FILE PHOTO: Shipping containers are pictured stacked on a ship docked at Yusen Terminals (YTI) on Terminal Island at the Port of Los Angeles in Los Angeles, California, U.S., January 30, 2019. REUTERS/Mike Blake/File Photo
The economy is losing momentum as stimulus from the White House’s $1.5 trillion in tax cuts and a government spending blitz diminishes. It is also facing headwinds from slowing global growth, Washington’s trade war with China and uncertainty over Britain’s departure from the European Union.
The darkening clouds over the economy contributed to the Federal Reserve’s decision last week to bring its three-year campaign to tighten monetary policy to an abrupt end. The U.S. central bank abandoned projections for any interest rate hikes this year after increasing borrowing costs four times in 2018.
“The trend in quarterly growth is clearly on the wane,” said Curt Long, chief economist at the National Association of Federally-Insured Credit Unions. “The strength of the labor market should be enough to postpone a recession for at least this year, but the margins are getting smaller, and it would not take much to tilt growth into negative territory.”
Gross domestic product increased at a 2.2 percent annualized rate, the Commerce Department said in its third reading of fourth-quarter GDP growth on Thursday. That was down from the 2.6 percent pace estimated in February.
The economy expanded at a 3.4 percent pace in the third quarter. For all of 2018, the economy grew 2.9 percent as previously reported. Annual growth still missed the White House’s 3 percent target despite the massive fiscal stimulus.

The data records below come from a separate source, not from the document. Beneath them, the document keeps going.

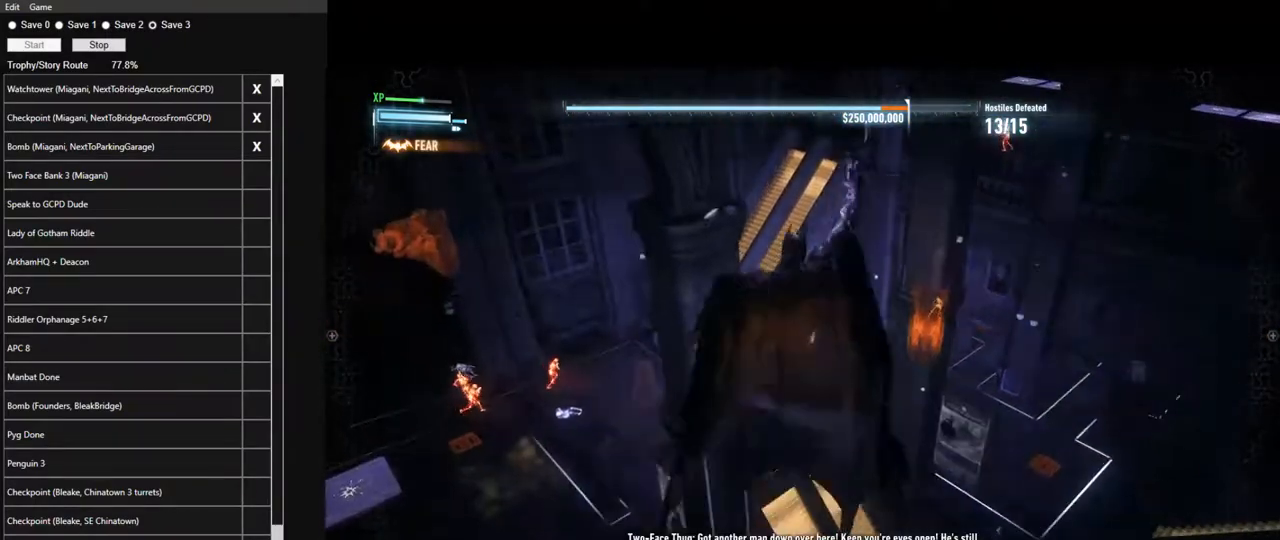
{"keys": [], "mouse": [], "mouse_move": "left", "events": []}
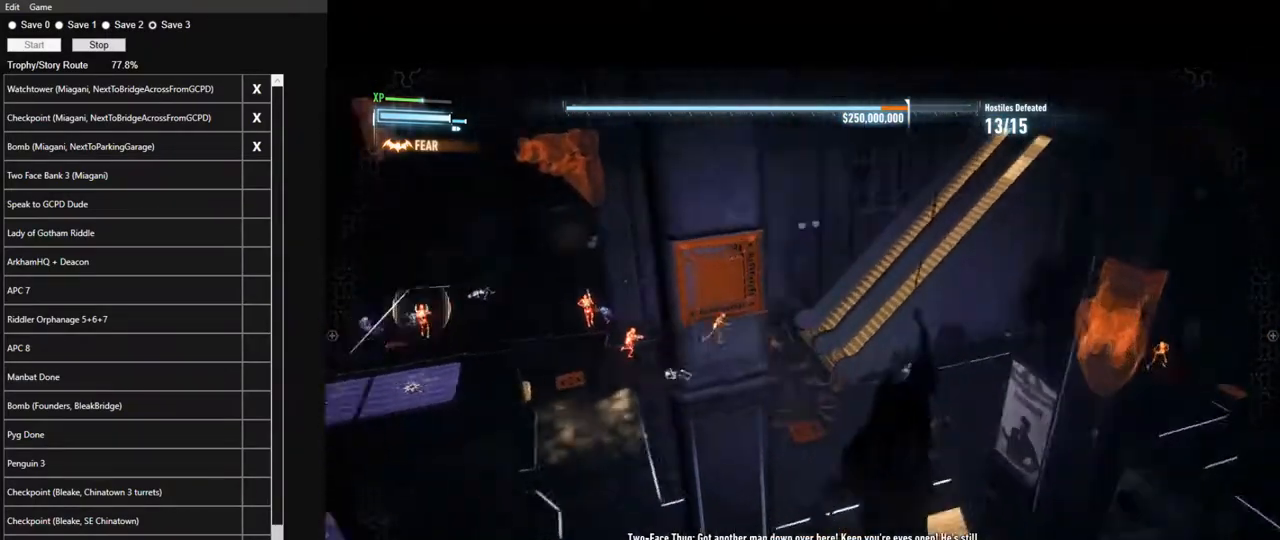
{"keys": [], "mouse": [], "mouse_move": "left", "events": []}
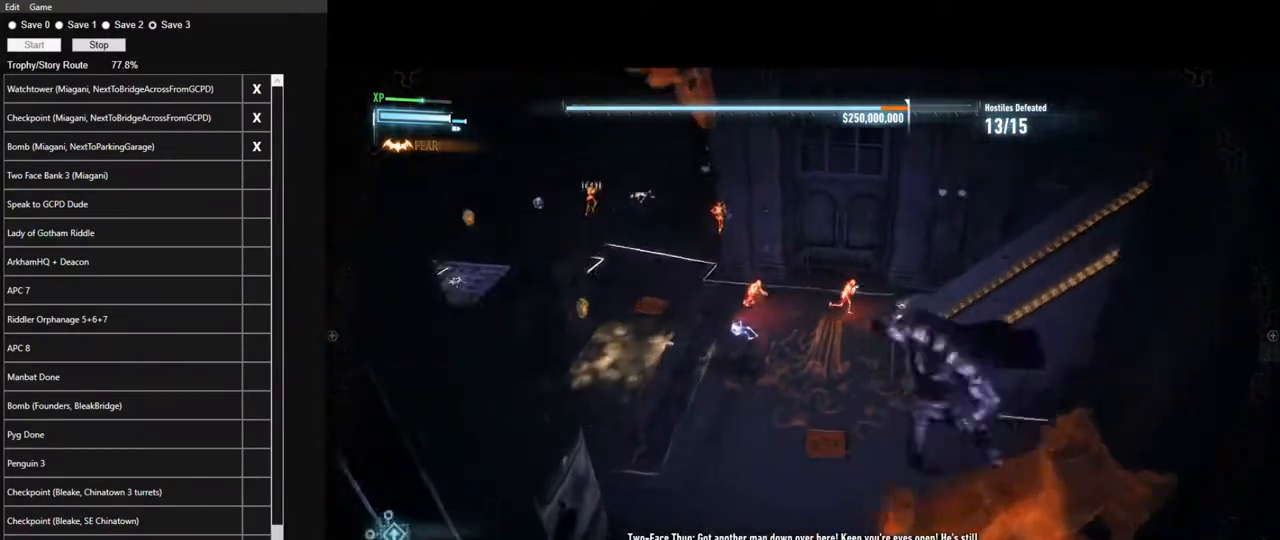
{"keys": [], "mouse": ["right"], "mouse_move": "left", "events": [[133, "mouse_right", "down"]]}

Growth last year was, however, the strongest since 2015 and was an acceleration from the 2.2 percent logged in 2017.
Compared to the fourth quarter of 2017, GDP rose 3.0 percent, revised down from the 3.1 percent reported last month. President Donald Trump has pointed to the year-on-year growth figure as proof that the tax cuts, which have contributed to a swelling of the federal government deficit, has put the economy on a sustainable path of strong growth.
The Commerce Department’s GDP release, however, highlighted the 2.9 percent as the annual growth for 2018. Trump likes to showcase the economy as one of the biggest achievements of his term, declaring last July that his administration had “accomplished an economic turnaround of historic proportions.”
On the campaign trail, Trump boasted he could boost annual GDP growth to 4 percent, a goal analysts said was always unrealistic given low productivity, among other factors.
“Three percent growth is not that much different than 2.7 percent in President (Barack) Obama’s term so you can’t brag too much,” said Chris Rupkey, chief economist at MUFG in New York.
Economists polled by Reuters had forecast GDP in the fourth quarter being revised down to a 2.4 percent pace. The revisions to the fourth-quarter reading reflected markdowns to consumer and business spending, as well as government outlays and investment in homebuilding. Exports were, however, revised up.
Growth appears to have slowed even further early in the first quarter, with retail sales rising modestly, manufacturing production falling and homebuilding tepid. The softening economic outlook is seen helping to undercut profit growth, which weakened in late 2018.
After tax profits without inventory valuation and capital consumption adjustment, which correspond to S&P 500 profits, fell at a 1.7 percent rate or $34.2 billion in the fourth quarter. That was the weakest pace since the fourth quarter of 2017 and followed a 0.9 percent rise in the third quarter.
When measured from the income side, the economy grew at a 1.7 percent rate in the fourth quarter and 2.4 percent in 2018.
“The deceleration in GDP growth this year will weigh on corporate profit growth, while increased labor costs pose a threat to margins,” said Jay Bryson, global economist at Wells Fargo Securities in Charlotte, North Carolina.
Growth forecasts for the first quarter are as low as a 0.9 percent rate. U.S. financial markets were little moved by the GDP report.
Growth in consumer spending, which accounts for more than two-thirds of U.S. economic activity, increased at a 2.5 percent rate in the fourth quarter instead of the previously reported 2.8 percent pace.
Consumer spending remains underpinned by a strong labor market, with a report from the Labor Department showing the number of Americans filing for unemployment benefits fell to a more than one-month low last week.
Growth in business spending on equipment and intellectual products was lowered. The drop in residential construction outlays was deeper than previously reported and government spending actually contracted instead of expanding.